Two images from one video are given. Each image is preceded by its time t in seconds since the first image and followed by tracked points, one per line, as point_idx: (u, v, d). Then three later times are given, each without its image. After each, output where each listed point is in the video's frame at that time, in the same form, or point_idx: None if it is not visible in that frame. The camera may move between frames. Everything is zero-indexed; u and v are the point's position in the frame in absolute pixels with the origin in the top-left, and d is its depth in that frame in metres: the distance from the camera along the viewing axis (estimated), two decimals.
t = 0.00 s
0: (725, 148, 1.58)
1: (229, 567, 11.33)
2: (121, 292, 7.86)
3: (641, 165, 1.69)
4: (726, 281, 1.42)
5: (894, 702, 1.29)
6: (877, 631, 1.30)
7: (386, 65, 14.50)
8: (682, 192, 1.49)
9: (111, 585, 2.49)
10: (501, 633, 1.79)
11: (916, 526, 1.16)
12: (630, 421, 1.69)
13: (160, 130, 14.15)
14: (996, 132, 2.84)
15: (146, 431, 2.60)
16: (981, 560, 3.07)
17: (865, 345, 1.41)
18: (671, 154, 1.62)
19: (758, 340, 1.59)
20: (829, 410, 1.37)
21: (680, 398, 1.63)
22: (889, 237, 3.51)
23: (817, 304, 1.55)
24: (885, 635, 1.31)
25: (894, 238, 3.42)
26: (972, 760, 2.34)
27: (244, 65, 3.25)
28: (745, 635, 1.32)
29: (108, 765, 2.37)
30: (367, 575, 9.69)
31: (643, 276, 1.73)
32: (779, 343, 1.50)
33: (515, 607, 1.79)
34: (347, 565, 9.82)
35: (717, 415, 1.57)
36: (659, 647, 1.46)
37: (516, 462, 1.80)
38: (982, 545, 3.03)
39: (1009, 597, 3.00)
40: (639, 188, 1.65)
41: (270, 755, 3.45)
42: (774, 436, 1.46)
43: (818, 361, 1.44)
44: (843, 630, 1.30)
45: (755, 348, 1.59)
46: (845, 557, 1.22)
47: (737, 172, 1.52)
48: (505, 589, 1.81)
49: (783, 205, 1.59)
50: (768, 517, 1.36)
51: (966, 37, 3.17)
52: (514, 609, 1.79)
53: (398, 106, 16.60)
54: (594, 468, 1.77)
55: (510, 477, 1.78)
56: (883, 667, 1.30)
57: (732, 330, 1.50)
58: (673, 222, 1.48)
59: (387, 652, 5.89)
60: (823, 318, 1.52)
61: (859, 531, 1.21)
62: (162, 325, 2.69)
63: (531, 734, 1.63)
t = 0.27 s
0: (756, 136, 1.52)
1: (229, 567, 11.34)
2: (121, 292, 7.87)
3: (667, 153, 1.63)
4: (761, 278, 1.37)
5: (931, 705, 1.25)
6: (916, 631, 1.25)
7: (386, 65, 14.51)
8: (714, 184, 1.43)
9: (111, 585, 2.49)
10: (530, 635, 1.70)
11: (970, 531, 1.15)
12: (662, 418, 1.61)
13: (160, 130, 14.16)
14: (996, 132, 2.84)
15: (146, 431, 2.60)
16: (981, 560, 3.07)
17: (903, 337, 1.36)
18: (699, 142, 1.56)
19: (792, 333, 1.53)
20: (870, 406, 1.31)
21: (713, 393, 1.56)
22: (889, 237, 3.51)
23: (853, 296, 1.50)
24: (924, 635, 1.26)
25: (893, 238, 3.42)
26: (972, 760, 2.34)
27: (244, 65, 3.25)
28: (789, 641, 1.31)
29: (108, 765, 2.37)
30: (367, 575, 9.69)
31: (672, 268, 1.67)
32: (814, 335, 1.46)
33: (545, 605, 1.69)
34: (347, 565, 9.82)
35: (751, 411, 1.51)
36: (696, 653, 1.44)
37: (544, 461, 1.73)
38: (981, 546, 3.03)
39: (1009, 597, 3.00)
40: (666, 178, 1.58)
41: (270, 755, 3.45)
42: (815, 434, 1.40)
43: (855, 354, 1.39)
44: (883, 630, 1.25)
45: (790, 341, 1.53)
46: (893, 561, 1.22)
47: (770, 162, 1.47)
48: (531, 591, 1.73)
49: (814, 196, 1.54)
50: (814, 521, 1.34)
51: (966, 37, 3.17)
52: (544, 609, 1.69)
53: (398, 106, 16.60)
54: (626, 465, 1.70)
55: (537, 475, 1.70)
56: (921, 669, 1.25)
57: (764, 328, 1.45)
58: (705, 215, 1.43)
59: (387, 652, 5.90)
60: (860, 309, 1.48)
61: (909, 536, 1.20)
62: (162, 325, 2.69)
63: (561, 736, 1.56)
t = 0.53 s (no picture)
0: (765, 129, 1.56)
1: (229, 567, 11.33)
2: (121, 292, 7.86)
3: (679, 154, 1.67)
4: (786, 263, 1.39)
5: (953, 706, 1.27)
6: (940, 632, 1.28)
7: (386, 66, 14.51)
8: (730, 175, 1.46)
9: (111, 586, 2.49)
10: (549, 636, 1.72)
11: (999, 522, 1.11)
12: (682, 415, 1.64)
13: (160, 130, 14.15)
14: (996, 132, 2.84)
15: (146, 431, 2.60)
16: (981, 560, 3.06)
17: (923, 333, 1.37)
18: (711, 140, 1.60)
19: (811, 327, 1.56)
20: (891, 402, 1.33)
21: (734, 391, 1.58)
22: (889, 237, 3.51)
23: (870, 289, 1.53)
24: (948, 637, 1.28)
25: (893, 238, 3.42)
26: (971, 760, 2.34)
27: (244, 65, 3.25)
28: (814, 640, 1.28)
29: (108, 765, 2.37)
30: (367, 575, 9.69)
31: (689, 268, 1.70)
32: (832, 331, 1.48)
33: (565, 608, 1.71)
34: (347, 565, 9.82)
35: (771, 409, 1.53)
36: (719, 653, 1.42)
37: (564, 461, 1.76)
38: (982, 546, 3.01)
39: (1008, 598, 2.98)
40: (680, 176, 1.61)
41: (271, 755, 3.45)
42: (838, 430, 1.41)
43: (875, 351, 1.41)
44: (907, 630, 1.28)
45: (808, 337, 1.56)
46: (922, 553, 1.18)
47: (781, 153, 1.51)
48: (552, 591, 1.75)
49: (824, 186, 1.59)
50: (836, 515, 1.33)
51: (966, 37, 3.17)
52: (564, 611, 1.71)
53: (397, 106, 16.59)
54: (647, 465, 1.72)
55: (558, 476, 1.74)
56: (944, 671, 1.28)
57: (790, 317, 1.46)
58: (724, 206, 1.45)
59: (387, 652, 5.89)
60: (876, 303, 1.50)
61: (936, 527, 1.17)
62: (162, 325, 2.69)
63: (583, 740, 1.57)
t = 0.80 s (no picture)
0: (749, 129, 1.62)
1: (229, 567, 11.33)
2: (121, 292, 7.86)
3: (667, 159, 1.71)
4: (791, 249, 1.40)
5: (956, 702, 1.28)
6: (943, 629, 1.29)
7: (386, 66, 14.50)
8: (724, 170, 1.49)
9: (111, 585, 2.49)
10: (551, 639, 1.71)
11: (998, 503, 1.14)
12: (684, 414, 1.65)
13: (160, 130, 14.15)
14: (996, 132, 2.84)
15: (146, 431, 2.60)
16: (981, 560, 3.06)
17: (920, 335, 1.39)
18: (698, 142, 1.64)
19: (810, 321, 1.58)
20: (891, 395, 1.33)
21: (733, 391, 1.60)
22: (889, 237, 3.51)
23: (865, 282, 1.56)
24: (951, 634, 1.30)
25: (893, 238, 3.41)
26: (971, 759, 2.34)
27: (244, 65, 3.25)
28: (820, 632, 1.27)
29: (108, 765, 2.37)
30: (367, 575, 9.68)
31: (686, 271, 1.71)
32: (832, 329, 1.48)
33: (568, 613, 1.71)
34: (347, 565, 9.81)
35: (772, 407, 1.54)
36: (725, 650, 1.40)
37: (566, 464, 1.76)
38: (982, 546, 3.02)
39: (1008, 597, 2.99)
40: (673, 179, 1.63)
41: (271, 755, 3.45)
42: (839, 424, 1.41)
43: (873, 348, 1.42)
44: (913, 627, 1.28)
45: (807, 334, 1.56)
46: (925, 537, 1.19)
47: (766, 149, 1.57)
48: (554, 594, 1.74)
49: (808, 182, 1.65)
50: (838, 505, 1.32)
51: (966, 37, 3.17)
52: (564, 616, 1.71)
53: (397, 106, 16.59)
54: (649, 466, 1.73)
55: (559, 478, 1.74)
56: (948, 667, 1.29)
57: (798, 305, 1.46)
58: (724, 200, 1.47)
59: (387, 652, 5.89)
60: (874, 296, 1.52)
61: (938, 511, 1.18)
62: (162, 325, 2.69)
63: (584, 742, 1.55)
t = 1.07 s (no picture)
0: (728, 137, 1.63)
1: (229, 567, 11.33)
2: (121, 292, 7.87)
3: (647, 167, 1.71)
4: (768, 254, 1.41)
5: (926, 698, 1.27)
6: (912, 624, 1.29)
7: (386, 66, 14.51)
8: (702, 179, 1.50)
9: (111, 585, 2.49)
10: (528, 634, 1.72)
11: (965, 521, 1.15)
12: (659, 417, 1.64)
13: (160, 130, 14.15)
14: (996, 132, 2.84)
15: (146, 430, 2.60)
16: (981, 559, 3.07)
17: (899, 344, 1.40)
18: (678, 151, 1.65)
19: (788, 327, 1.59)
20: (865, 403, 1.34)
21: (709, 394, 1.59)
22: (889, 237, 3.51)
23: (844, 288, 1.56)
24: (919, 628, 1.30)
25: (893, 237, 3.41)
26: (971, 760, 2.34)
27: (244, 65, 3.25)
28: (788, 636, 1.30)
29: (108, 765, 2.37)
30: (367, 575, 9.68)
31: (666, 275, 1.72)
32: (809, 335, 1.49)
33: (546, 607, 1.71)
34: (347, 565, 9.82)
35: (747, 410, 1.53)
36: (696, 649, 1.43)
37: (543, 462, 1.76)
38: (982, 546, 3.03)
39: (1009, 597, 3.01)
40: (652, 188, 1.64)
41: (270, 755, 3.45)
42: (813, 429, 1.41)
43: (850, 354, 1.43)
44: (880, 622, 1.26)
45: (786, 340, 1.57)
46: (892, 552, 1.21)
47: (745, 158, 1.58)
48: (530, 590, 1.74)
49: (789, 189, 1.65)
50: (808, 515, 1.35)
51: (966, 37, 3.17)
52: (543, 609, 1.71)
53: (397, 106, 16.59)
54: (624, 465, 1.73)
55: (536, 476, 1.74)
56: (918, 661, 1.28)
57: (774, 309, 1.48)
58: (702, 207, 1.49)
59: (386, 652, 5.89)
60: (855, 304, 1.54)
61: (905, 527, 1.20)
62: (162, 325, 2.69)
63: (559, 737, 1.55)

===============

• ACTIVITY
Could you please copy the lines above exactly, beginning at the first and ending at the line that contains "31: (643, 276, 1.73)"?

• SOLVED EXERCISE
Two images from one video are given. Each image is preceded by its time t in seconds since the first image and followed by tracked points, one per line, as point_idx: (u, v, d). Then three later times are given, each without its image. After each, output where each listed point is in the video's frame at that time, in the same form, or point_idx: None if it is not visible in that frame. The camera may move between frames. Everything is zero-indexed; u and v are the point's position in the frame in absolute pixels with the origin in the top-left, and d is its depth in that frame in metres: the distance from the camera along the viewing axis (estimated), two decimals.
t = 0.00 s
0: (725, 148, 1.58)
1: (229, 567, 11.33)
2: (121, 292, 7.86)
3: (641, 165, 1.69)
4: (726, 281, 1.42)
5: (894, 702, 1.29)
6: (877, 631, 1.30)
7: (386, 65, 14.50)
8: (682, 192, 1.49)
9: (111, 585, 2.49)
10: (501, 633, 1.79)
11: (916, 526, 1.16)
12: (630, 421, 1.69)
13: (160, 130, 14.15)
14: (996, 132, 2.84)
15: (146, 431, 2.60)
16: (981, 560, 3.07)
17: (865, 345, 1.41)
18: (671, 154, 1.62)
19: (758, 340, 1.59)
20: (829, 410, 1.37)
21: (680, 398, 1.63)
22: (889, 237, 3.51)
23: (817, 304, 1.55)
24: (885, 635, 1.31)
25: (894, 238, 3.42)
26: (972, 760, 2.34)
27: (244, 65, 3.25)
28: (745, 635, 1.32)
29: (108, 765, 2.37)
30: (367, 575, 9.69)
31: (643, 276, 1.73)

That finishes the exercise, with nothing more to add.